---- LISTED ENTRIES

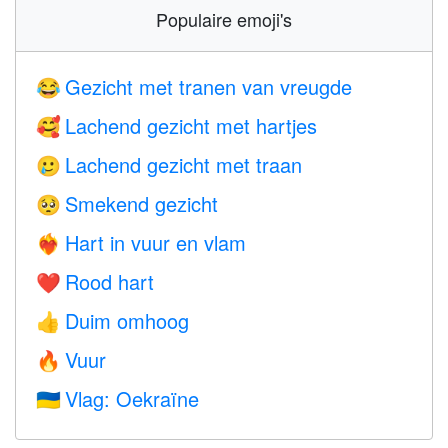
Populaire emoji's
Gezicht met tranen van vreugde
😂
Lachend gezicht met hartjes
🥰
Lachend gezicht met traan
🥲
Smekend gezicht
🥺
Hart in vuur en vlam
❤️‍🔥
Rood hart
❤️
Duim omhoog
👍
Vuur
🔥
Vlag: Oekraïne
🇺🇦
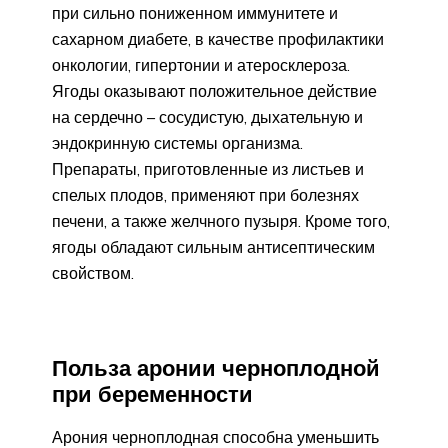
при сильно пониженном иммунитете и
сахарном диабете, в качестве профилактики
онкологии, гипертонии и атеросклероза.
Ягоды оказывают положительное действие
на сердечно – сосудистую, дыхательную и
эндокринную системы организма.
Препараты, приготовленные из листьев и
спелых плодов, применяют при болезнях
печени, а также желчного пузыря. Кроме того,
ягоды обладают сильным антисептическим
свойством.
Польза аронии черноплодной
при беременности
Арония черноплодная способна уменьшить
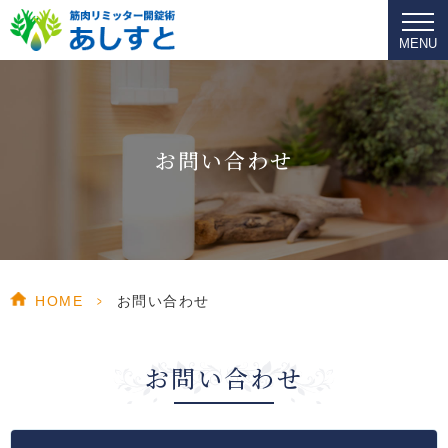
MENU
お問い合わせ
HOME
>
お問い合わせ
お問い合わせ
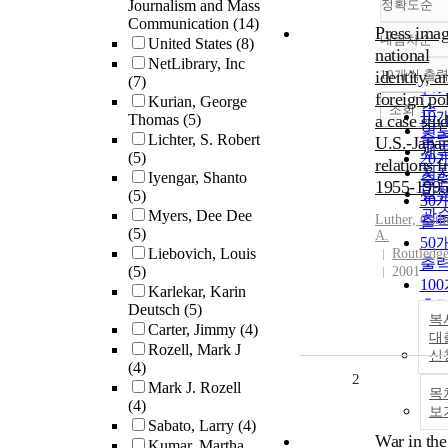
Journalism and Mass
정확도순
Communication
(14)
Press imag
내림차순
United States
(8)
정
national
NetLibrary, Inc
순
identity, a
10개씩 출
(7)
내
인
foreign pol
Kurian, George
순
조회
10
Thomas
(5)
a case stu
연
출
Lichter, S. Robert
U.S.-Japa
제
(5)
20
relations 
저
Iyengar, Shanto
출
1955-199
발
(5)
30
관
Myers, Dee Dee
Luther, Cath
출
(5)
A.
50
Liebovich, Louis
Routledg
출
(5)
2001
10
Karlekar, Karin
출
Deutsch
(5)
복
Carter, Jimmy
(4)
대
Rozell, Mark J
신
(4)
2
Mark J. Rozell
목
(4)
보
Sabato, Larry
(4)
War in the
Kumar, Martha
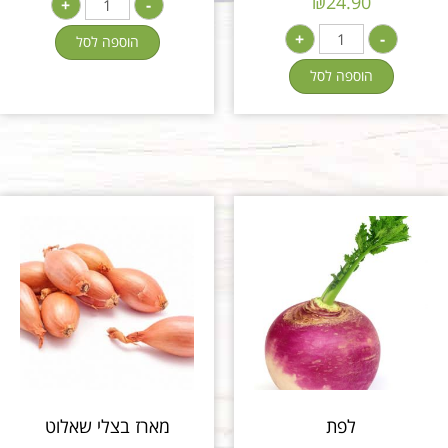
₪
24.90
+
-
+
-
הוספה לסל
הוספה לסל
לפת
מארז בצלי שאלוט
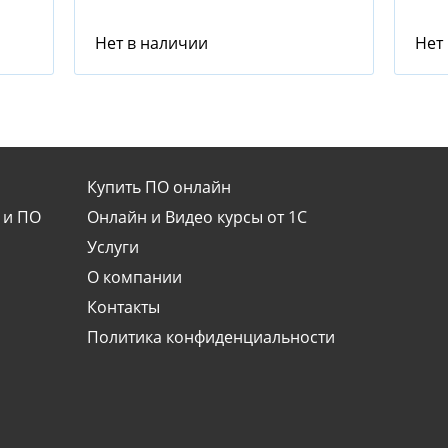
Нет в наличии
Нет
Купить ПО онлайн
 и ПО
Онлайн и Видео курсы от 1С
Услуги
О компании
Контакты
Политика конфиденциальности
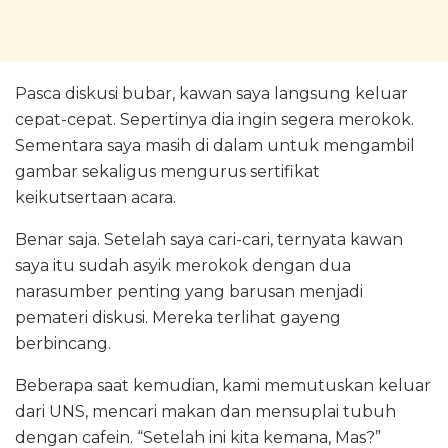
Pasca diskusi bubar, kawan saya langsung keluar
cepat-cepat. Sepertinya dia ingin segera merokok.
Sementara saya masih di dalam untuk mengambil
gambar sekaligus mengurus sertifikat
keikutsertaan acara.
Benar saja. Setelah saya cari-cari, ternyata kawan
saya itu sudah asyik merokok dengan dua
narasumber penting yang barusan menjadi
pemateri diskusi. Mereka terlihat gayeng
berbincang.
Beberapa saat kemudian, kami memutuskan keluar
dari UNS, mencari makan dan mensuplai tubuh
dengan cafein. “Setelah ini kita kemana, Mas?”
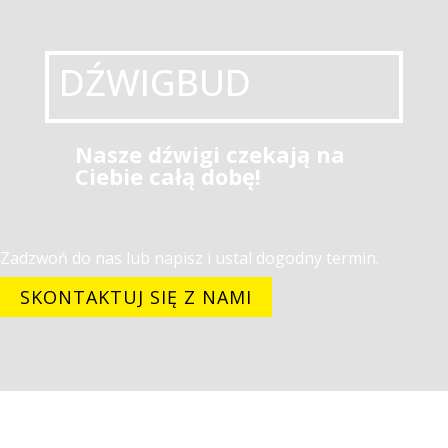
DŹWIGBUD
Nasze dźwigi czekają na
Ciebie całą dobę!
Zadzwoń do nas lub napisz i ustal dogodny termin.
SKONTAKTUJ SIĘ Z NAMI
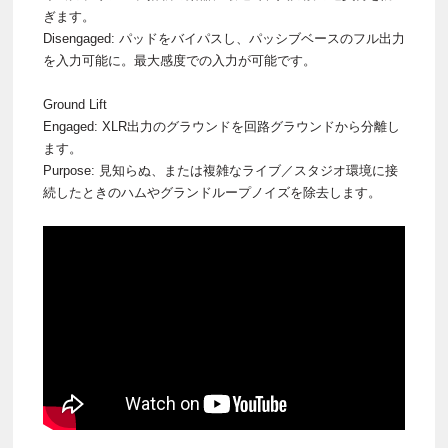
ぎます。
Disengaged: パッドをバイパスし、パッシブベースのフル出力
を入力可能に。最大感度での入力が可能です。
Ground Lift
Engaged: XLR出力のグラウンドを回路グラウンドから分離し
ます。
Purpose: 見知らぬ、または複雑なライブ／スタジオ環境に接
続したときのハムやグランドループノイズを除去します。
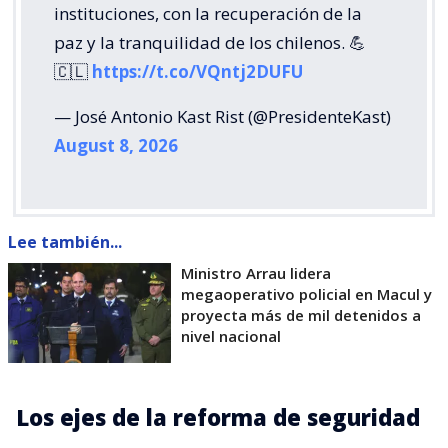
instituciones, con la recuperación de la
paz y la tranquilidad de los chilenos. 💪
🇨🇱
https://t.co/VQntj2DUFU
— José Antonio Kast Rist (@PresidenteKast)
August 8, 2026
Lee también...
Ministro Arrau lidera
megaoperativo policial en Macul y
proyecta más de mil detenidos a
nivel nacional
Los ejes de la reforma de seguridad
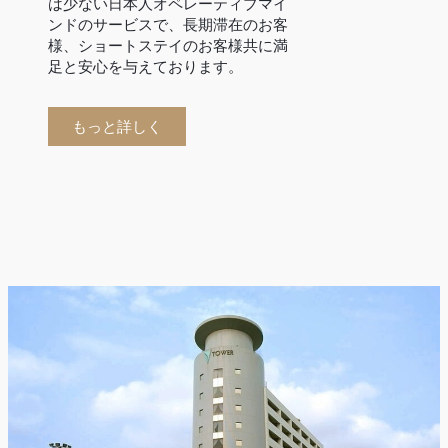
は少ない日本人オペレーティブマイ
ンドのサービスで、長期滞在のお客
様、ショートステイのお客様共に満
足と安心を与えております。
もっと詳しく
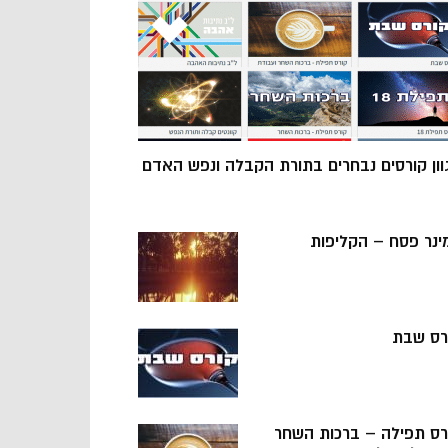
וון קורסים נבחרים בתורת הקבלה ונפש האדם
ינר פסח – הקליפות
רס שבת
רס תפילה – ברכות השחר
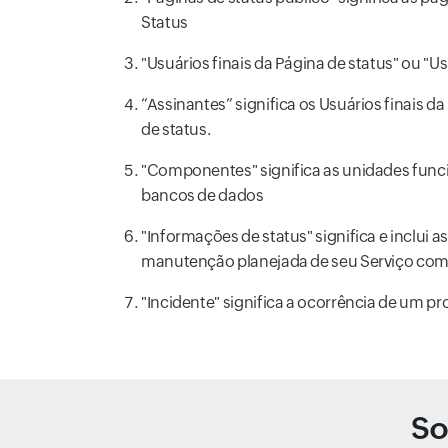
Status
"Usuários finais da Página de status" ou "U
“Assinantes” significa os Usuários finais 
de status.
"Componentes" significa as unidades funcion
bancos de dados
"Informações de status" significa e inclui a
manutenção planejada de seu Serviço comun
"Incidente" significa a ocorrência de um 
So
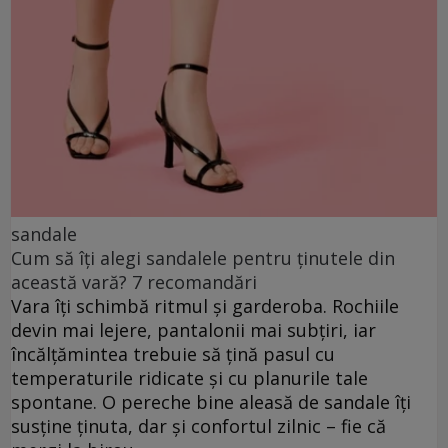
sandale
Cum să îți alegi sandalele pentru ținutele din
această vară? 7 recomandări
Vara îți schimbă ritmul și garderoba. Rochiile
devin mai lejere, pantalonii mai subțiri, iar
încălțămintea trebuie să țină pasul cu
temperaturile ridicate și cu planurile tale
spontane. O pereche bine aleasă de sandale îți
susține ținuta, dar și confortul zilnic – fie că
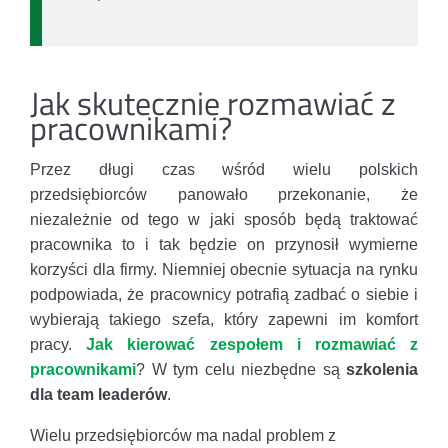
Jak skutecznie rozmawiać z
pracownikami?
Przez długi czas wśród wielu polskich
przedsiębiorców panowało przekonanie, że
niezależnie od tego w jaki sposób będą traktować
pracownika to i tak będzie on przynosił wymierne
korzyści dla firmy. Niemniej obecnie sytuacja na rynku
podpowiada, że pracownicy potrafią zadbać o siebie i
wybierają takiego szefa, który zapewni im komfort
pracy.
Jak kierować zespołem i rozmawiać z
pracownikami
? W tym celu niezbędne są
szkolenia
dla team leaderów
.
Wielu przedsiębiorców ma nadal problem z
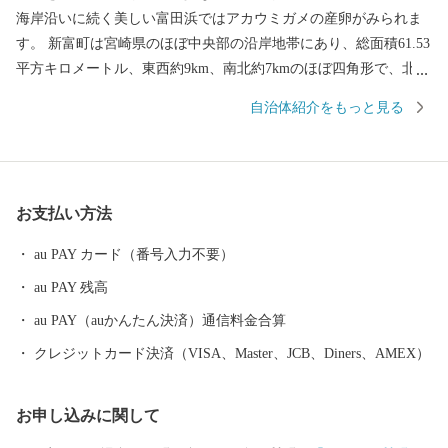
海岸沿いに続く美しい富田浜ではアカウミガメの産卵がみられま
す。 新富町は宮崎県のほぼ中央部の沿岸地帯にあり、総面積61.53
平方キロメートル、東西約9km、南北約7kmのほぼ四角形で、北西
部は高台の畑地帯、東南部一帯は一ツ瀬川沿いにひらける平坦な
自治体紹介をもっと見る
水田地帯を有しています。 農地面積は約2,600ヘクタール、水田と
畑がほぼ半分で、水田地帯では早期水稲、施設園芸が盛んで、マ
ンゴー、トマト、キュウリ、ピーマンなどが栽培されています。
また近年では、ライチの栽培も盛んで宮崎県内随一の産地となっ
お支払い方法
ています。 畑地帯ではメロン、茶が栽培され、豚、養鶏、肉牛、
酪農などの畜産も盛んです。 観光面では、天然かけ流しのラジウ
au PAY カード（番号入力不要）
ム温泉や本年日本遺産に認定された国内有数の古墳群がありま
au PAY 残高
す。自衛隊ファンの間では有名な「航空自衛隊新田原基地」もあ
り毎年開催される「新田原エアフェスタ（航空祭）」には数万人
au PAY（auかんたん決済）通信料金合算
の観光客が訪れ、パイロットたちの卓越した飛行運転技術に酔い
クレジットカード決済（VISA、Master、JCB、Diners、AMEX）
しれます。
お申し込みに関して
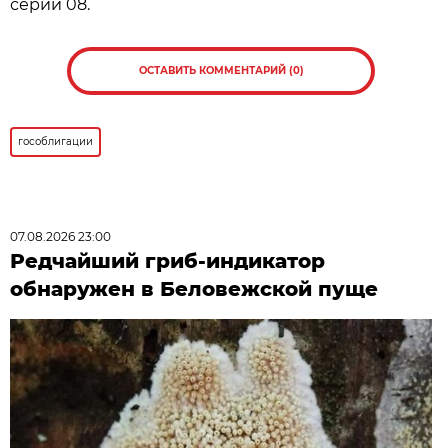
серии 08.
ОСТАВИТЬ КОММЕНТАРИЙ (0)
гособлигации
07.08.2026 23:00
Редчайший гриб-индикатор
обнаружен в Беловежской пуще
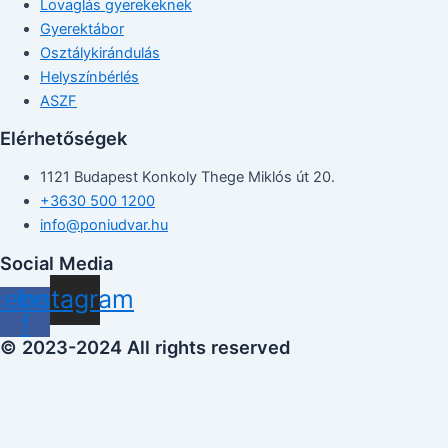
Lovaglás gyerekeknek
Gyerektábor
Osztálykirándulás
Helyszínbérlés
ASZF
Elérhetőségek
1121 Budapest Konkoly Thege Miklós út 20.
+3630 500 1200
info@poniudvar.hu
Social Media
cebook-
Instagram
f
© 2023-2024 All rights reserved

--------

=== EXERCISE AIM ===
Each line of the entries that contains the word "merokok" should be listed.

=== RESPONSE TO THE EXERCISE ===
cepat-cepat. Sepertinya dia ingin segera merokok.
saya itu sudah asyik merokok dengan dua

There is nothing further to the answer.